Are the metal identity and stoichiometry of metal complexes important for colchicine site binding and inhibition of tubulin polymerization?

Quite recently we discovered that copper(II) complexes with isomeric morpholine-thiosemicarbazone hybrid ligands show good cytotoxicity in cancer cells and that the molecular target responsible for this activity might be tubulin. In order to obtain better lead drug candidates, we opted to exploit the power of coordination chemistry to (i) assemble structures with globular shape to better fit the colchicine pocket and (ii) vary the metal ion. We report the synthesis and full characterization of bis-ligand cobalt(III) and iron(III) complexes with 6-morpholinomethyl-2-formylpyridine 4 N -(4-hydroxy-3,5-dimethylphenyl)-3-thiosemicarbazone (HL1), 6-morpholinomethyl-2-acetylpyridine 4 N -(4-hydroxy-3,5-dimethylphenyl)-3-thiosemicarbazone (HL2), and 6-morpholinomethyl-2-formylpyridine 4 N -phenyl-3-thiosemicarbazone (HL3), and mono -ligand nickel(II), zinc(II) and palladium(II) complexes with HL1, namely [Co III (HL 1 )(L 1 )](NO 3 ) 2 (1), [Co III (HL 2 )(L 2 )](NO 3 ) 2 (2), [Co III (HL 3 )(L 3 )](NO 3 ) 2 (3), [Fe III (L 2 ) 2 ]NO 3 (4), [Fe III (HL 3 )(L 3 )](NO 3 ) 2 (5), [Ni II (L 1 )]Cl (6), [Zn(L 1 )Cl] (7) and [Pd II (HL 1 )Cl]Cl (8).

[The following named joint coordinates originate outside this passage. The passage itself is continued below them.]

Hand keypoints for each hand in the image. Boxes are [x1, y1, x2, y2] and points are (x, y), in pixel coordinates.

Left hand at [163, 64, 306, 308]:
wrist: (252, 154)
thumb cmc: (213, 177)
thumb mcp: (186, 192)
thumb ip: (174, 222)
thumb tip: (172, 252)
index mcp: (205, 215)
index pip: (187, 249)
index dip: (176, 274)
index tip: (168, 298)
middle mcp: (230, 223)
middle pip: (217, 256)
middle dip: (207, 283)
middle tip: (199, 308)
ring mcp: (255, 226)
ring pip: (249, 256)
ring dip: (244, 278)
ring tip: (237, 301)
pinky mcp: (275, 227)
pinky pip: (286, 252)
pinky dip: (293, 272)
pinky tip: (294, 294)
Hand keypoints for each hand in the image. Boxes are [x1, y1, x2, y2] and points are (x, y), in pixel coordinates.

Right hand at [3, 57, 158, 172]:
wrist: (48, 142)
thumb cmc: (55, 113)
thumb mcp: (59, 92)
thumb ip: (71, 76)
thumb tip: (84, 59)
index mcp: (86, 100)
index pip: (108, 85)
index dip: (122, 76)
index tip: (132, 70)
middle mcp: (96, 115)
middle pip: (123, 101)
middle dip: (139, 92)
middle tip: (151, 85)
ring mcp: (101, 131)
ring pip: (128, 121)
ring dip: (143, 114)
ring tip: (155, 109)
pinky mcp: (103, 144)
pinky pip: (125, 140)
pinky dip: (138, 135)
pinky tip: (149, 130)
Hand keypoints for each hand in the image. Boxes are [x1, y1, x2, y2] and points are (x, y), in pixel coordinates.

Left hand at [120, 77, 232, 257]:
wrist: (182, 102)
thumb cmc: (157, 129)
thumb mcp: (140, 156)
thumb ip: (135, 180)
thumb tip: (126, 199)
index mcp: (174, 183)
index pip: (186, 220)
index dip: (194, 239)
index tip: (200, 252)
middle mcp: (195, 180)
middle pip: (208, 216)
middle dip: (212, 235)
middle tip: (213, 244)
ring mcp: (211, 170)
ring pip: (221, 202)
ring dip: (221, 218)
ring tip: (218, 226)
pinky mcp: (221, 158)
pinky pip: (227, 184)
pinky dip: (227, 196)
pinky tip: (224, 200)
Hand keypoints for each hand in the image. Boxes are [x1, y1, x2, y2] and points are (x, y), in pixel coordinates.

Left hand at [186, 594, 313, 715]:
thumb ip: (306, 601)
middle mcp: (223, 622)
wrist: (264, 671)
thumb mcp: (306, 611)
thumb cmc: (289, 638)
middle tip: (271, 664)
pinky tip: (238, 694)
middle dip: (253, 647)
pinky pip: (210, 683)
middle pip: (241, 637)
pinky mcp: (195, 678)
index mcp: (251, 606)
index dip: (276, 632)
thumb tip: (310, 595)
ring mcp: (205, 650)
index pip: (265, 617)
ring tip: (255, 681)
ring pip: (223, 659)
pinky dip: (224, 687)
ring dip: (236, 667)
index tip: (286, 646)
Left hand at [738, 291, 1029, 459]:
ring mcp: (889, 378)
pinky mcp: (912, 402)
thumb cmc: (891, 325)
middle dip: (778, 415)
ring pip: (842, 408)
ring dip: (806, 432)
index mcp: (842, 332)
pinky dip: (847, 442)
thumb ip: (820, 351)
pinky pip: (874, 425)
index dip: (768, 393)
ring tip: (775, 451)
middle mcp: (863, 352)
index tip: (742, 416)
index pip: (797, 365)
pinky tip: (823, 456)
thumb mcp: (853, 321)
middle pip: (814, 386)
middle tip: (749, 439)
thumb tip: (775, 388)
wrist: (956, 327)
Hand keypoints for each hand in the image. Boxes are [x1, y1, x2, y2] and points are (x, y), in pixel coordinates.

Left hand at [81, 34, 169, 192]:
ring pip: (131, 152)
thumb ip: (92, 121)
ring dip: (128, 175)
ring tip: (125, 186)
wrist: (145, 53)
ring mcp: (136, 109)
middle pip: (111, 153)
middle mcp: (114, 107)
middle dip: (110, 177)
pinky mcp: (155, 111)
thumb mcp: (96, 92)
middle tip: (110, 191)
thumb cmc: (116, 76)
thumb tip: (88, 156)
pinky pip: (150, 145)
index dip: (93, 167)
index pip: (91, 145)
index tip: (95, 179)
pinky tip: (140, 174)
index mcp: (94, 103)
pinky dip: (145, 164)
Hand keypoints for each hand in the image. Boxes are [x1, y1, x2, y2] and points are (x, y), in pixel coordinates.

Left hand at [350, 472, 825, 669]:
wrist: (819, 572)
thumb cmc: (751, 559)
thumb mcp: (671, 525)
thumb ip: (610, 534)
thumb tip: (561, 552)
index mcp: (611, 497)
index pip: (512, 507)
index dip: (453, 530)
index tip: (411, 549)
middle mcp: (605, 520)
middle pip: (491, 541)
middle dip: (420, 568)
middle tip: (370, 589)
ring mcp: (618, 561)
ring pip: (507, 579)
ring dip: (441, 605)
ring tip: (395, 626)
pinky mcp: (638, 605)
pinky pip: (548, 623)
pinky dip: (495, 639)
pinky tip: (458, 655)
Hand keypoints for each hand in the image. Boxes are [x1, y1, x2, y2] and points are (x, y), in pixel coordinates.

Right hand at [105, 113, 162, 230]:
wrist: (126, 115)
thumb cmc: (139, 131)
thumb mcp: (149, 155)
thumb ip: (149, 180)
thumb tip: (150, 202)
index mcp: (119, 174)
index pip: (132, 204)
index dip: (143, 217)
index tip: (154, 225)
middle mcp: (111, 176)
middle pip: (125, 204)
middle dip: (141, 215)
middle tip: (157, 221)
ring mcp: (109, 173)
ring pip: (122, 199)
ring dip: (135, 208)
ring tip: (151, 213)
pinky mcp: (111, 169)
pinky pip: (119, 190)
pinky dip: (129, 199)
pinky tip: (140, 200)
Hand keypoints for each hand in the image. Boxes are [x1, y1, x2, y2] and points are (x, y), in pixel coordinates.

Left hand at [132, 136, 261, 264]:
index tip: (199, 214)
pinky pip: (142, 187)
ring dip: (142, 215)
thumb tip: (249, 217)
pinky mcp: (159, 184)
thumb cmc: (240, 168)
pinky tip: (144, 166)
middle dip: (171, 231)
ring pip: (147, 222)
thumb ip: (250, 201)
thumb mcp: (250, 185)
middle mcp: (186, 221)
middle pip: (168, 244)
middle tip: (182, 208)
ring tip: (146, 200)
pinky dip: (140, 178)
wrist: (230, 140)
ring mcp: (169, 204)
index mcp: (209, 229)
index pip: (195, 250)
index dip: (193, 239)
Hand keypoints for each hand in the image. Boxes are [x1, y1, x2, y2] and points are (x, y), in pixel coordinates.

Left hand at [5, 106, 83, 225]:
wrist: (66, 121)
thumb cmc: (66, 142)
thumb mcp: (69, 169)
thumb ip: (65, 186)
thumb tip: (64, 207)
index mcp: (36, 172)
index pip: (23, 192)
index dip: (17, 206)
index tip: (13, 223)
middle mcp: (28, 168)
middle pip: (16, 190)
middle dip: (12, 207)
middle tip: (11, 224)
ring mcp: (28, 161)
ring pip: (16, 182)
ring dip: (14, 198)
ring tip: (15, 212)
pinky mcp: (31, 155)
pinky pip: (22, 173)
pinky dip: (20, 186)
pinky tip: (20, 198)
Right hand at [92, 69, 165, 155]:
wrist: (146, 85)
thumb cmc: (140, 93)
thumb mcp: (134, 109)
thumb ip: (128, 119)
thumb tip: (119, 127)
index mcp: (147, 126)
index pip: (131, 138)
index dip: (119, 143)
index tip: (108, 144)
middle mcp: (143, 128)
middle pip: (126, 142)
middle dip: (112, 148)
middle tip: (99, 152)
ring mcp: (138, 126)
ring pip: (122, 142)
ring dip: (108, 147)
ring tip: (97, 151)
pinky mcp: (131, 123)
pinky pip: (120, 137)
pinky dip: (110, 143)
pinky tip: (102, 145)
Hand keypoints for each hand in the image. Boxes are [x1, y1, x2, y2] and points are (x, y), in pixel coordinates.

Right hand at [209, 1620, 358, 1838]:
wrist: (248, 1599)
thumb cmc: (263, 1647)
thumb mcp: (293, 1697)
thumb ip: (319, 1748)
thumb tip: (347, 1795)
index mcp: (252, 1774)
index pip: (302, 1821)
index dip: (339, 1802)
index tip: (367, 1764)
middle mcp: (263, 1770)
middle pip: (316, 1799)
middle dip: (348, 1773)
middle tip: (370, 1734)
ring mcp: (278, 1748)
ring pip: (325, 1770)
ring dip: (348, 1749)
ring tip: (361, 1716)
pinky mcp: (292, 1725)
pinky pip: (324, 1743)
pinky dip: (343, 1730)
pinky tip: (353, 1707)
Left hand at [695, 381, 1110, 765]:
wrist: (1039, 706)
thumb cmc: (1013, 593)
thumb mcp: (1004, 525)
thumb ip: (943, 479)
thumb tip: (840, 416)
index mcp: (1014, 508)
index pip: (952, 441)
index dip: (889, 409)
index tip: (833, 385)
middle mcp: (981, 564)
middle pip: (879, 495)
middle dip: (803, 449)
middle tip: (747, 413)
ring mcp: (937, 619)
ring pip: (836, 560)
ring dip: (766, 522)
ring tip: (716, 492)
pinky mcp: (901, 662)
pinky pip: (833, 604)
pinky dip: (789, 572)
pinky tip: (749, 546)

We discuss the effect of the metal identity and metal complex stoichiometry on in vitro cytotoxicity and antitubulin activity. The high antiproliferative activity of complex 4 correlated well with inhibition of tubulin polymerization. Insights into the mechanism of antiproliferative activity were supported by experimental results and molecular docking calculations.